The cover sheet has to identify (amongst other things) the name or names of the inventor or inventors.
But Rule 1.53(c) provides that the filing date of a provisional application is the date on which a specification and any drawing are filed. So you can get a filing date without a cover sheet naming the inventor, and without paying the fees. (This is to meet the minimum requirements for a filing date under the Patent Law Treaty.)
So you can get your “foot in the door” without naming the inventors.
However, of course, the cover sheet and the fees have to be filed subsequently, with a surcharge, in order to avoid abandonment. Under Rule 1.53(g)(1), the USPTO should set a time limit for this. I assume they send a Notice to File Missing Parts.
It seems to me that if you still don’t name the inventors at this stage, your provisional application is liable to be deemed abandoned and you wouldn’t be able to claim its priority in a subsequent US non-provisional.
However, you do have a filing date.

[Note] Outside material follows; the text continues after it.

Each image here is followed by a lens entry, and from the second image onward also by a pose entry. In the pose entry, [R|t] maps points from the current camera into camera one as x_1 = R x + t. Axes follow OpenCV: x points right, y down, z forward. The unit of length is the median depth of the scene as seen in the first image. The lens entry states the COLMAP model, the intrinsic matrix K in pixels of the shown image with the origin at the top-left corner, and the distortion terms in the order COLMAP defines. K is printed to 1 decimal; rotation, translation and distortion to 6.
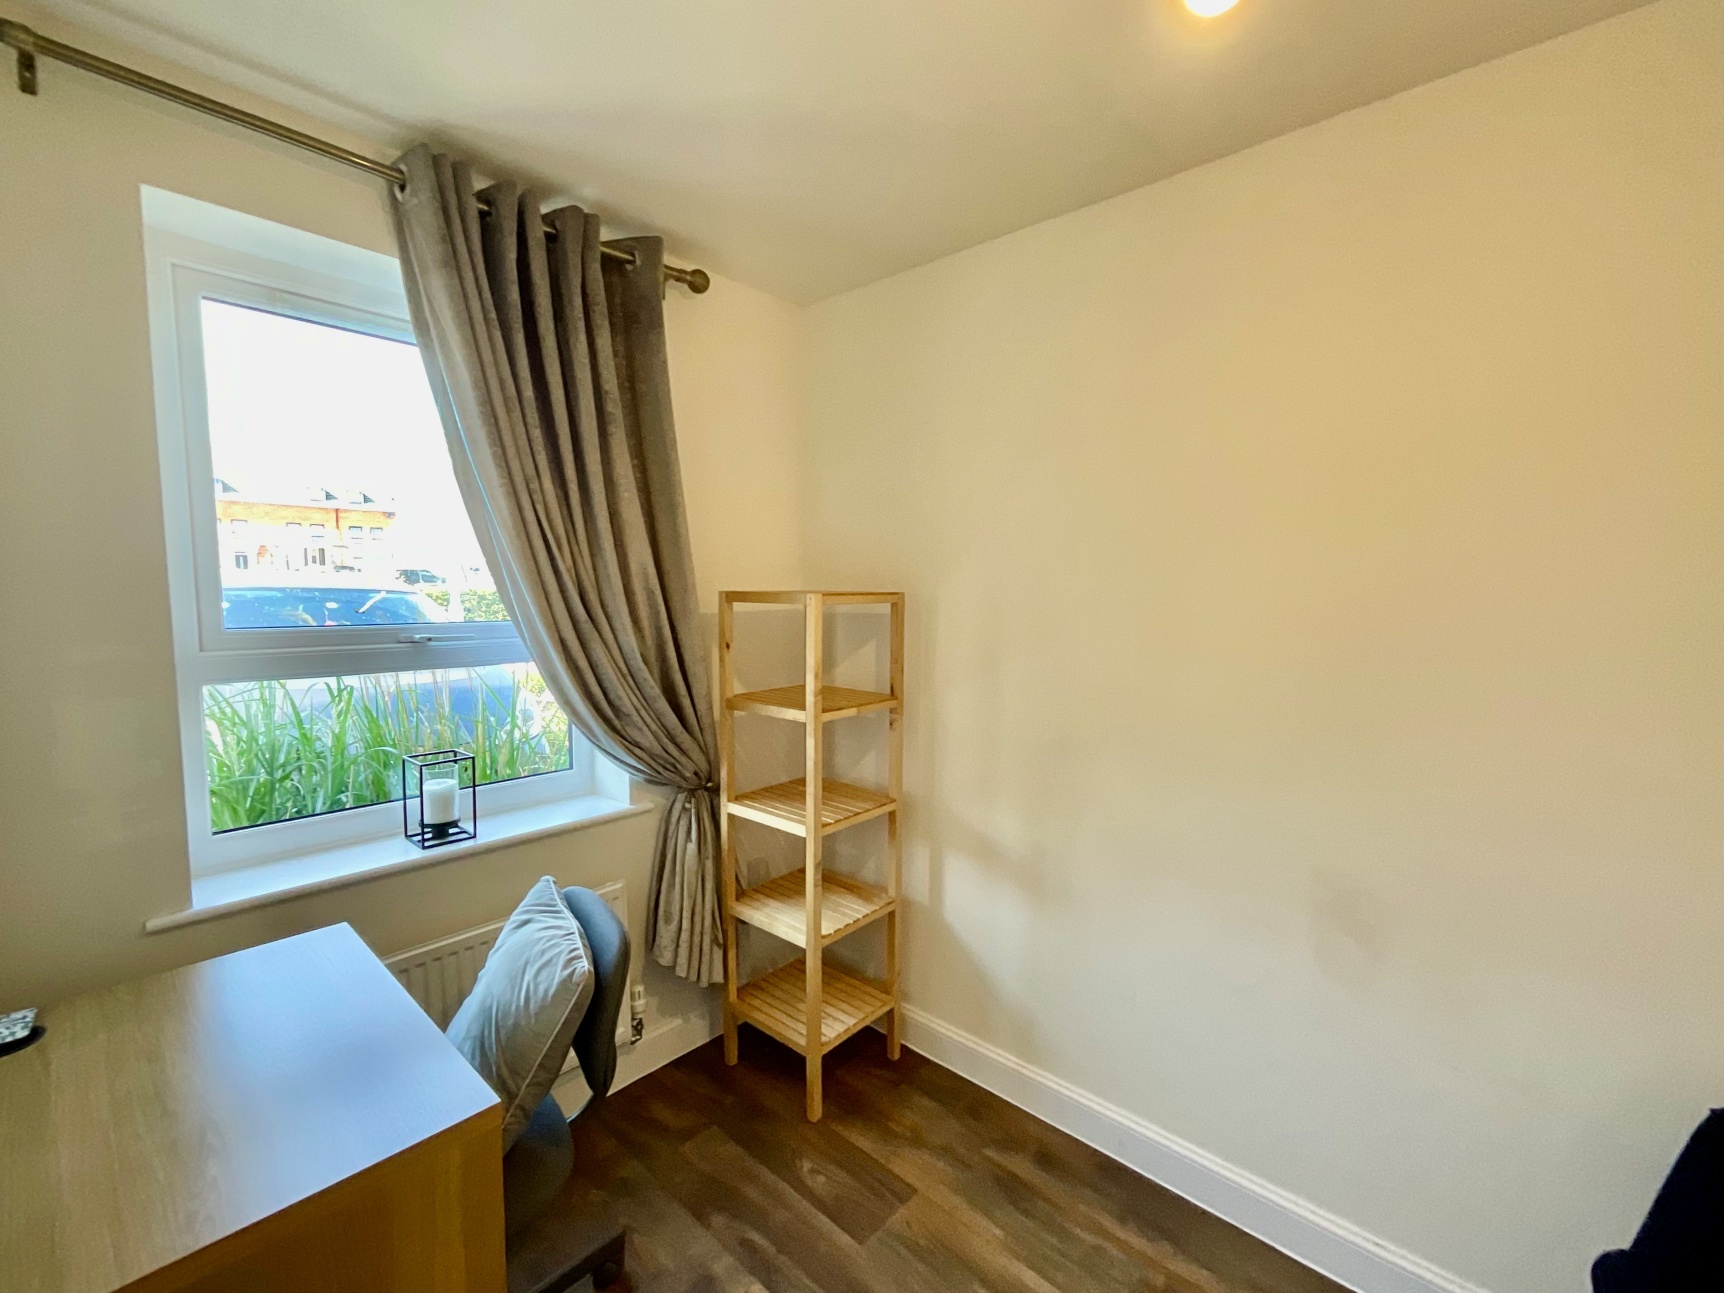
lens RADIAL K [[717.4, 0, 862.0], [0, 717.4, 646.5], [0, 0, 1]] dist [-0.002460, -0.000428]
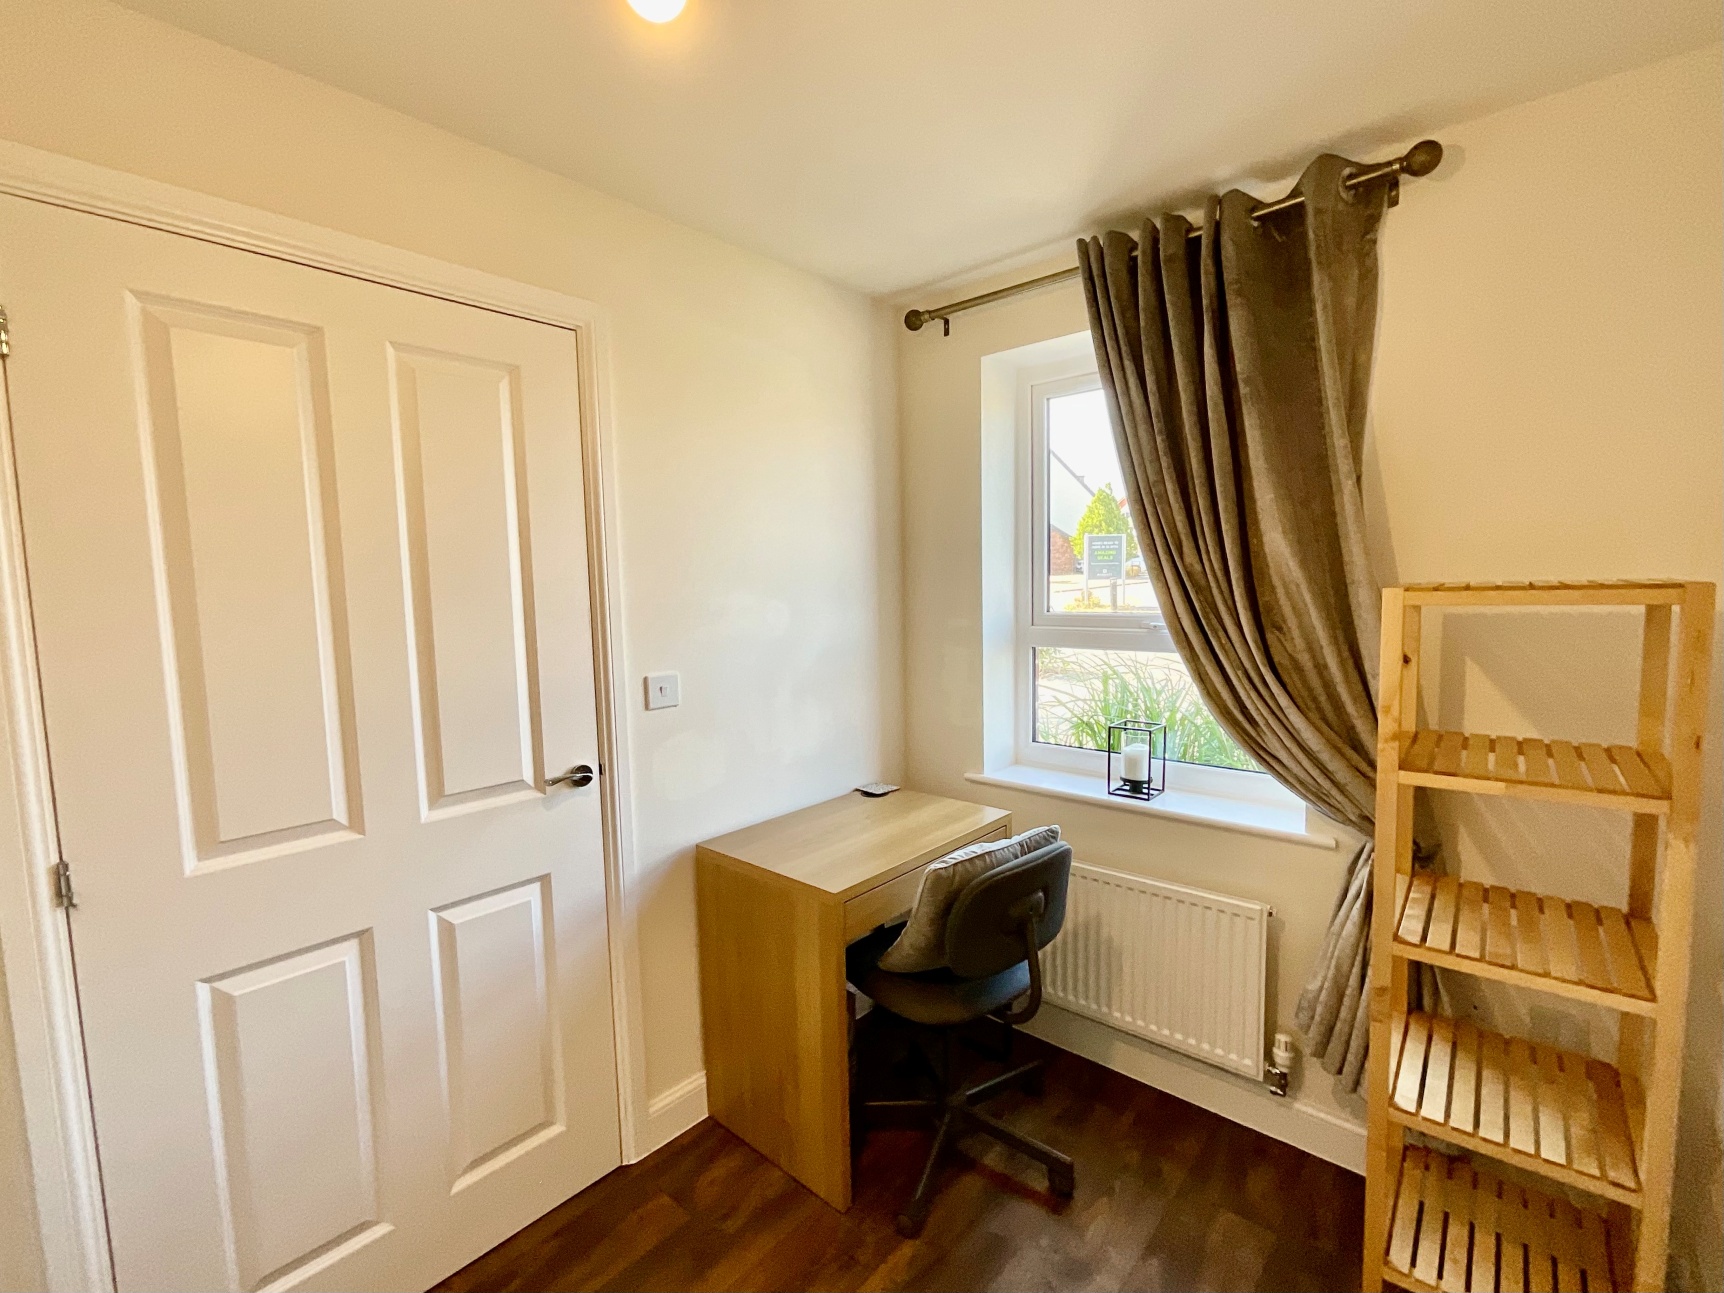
lens RADIAL K [[717.4, 0, 862.0], [0, 717.4, 646.5], [0, 0, 1]] dist [-0.002460, -0.000428]
pose [[0.046951, 0.078250, -0.995828, 0.566203], [-0.060587, 0.995315, 0.075353, -0.039234], [0.997058, 0.056797, 0.051472, 0.468291]]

Since the Paris Convention says that’s all you need, whatever the subsequent fate of your US provisional, I would have thought that’s enough to claim priority in another country.
(There might be a practical problem if you don’t pay the filing fee either. The USPTO may dispose of your application under Rule 1.53(g)(4), so you may have difficulty getting a priority certificate to support a subsequent foreign application.)
IPMan,
That was a great link – many thanks!
Article I of the Patent Law Treaty includes (emphasis added):
(viii) “applicant” means the person whom the records of the Office show, pursuant to the applicable law, as the person who is applying for the patent, or as another person who is filing or prosecuting the application;
Also (emphasis added):
Article 5 (4)(b) A Contracting Party may provide that, where one or more of the requirements referred to in subparagraph (a) are not complied with within the time limit prescribed in the Regulations, the application shall be deemed not to have been filed. Where the application is deemed not to have been filed, the Office shall notify the applicant accordingly, indicating the reasons therefor.